L’évolution des conflits armés dans le monde a vu émerger de nouvelles stratégies militaires, souvent issues de technologies civiles réadaptées à des fins de guerre. En Haïti, où l’État affronte une recrudescence des violences perpétrées par des groupes armés, le recours aux drones FPV (First Person View) est devenu un outil privilégié dans les opérations sécuritaires.
Ces appareils, initialement conçus pour un usage civil, sont équipés de grenades ou de roquettes et utilisés comme armes kamikazes contre les cibles ennemies. Avec une portée estimée à une vingtaine de kilomètres, ils permettent de frapper rapidement sans exposer directement les agents engagés.
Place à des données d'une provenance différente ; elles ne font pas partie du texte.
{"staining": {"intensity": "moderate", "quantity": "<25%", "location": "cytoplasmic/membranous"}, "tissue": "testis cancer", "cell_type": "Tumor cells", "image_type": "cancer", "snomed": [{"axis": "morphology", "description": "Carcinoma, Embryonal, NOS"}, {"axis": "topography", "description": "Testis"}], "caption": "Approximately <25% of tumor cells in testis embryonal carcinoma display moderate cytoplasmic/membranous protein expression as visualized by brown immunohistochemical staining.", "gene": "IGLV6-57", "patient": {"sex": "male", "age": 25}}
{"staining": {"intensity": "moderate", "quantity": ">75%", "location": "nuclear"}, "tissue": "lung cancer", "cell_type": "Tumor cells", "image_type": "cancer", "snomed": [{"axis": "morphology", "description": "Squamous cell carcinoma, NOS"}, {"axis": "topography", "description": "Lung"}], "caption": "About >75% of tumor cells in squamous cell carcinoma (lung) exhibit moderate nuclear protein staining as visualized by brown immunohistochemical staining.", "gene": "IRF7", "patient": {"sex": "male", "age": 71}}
Plusieurs dizaines d’attaques auraient déjà été menées par l’unité « Task-force », composée de policiers haïtiens et d’experts étrangers opérant sous le leadership du Premier ministre.
Cependant, l’efficacité de ces drones est loin d’être garantie. Selon des spécialistes, entre 60 % et 80 % des appareils sont perdus avant d’atteindre leur objectif, en raison notamment de problèmes de pilotage, de brouillage radio ou d’erreurs de manipulation. Le risque d’atteinte à des civils reste également une préoccupation majeure.
Le drame survenu le 19 août à Kenscoff illustre ces dérives : un drone de la Task-force s’est abattu accidentellement sur une base de la Police nationale d’Haïti, causant la mort de deux policiers et faisant six blessés. Les circonstances exactes de l’incident n’ont pas encore été éclaircies par les autorités.
Cet accident tragique a ravivé les critiques sur l’usage massif de ces engins dans la lutte contre l’insécurité. Plusieurs voix appellent à une stratégie plus structurée, impliquant des experts qualifiés pour une meilleure identification des cibles et une limitation des pertes civiles.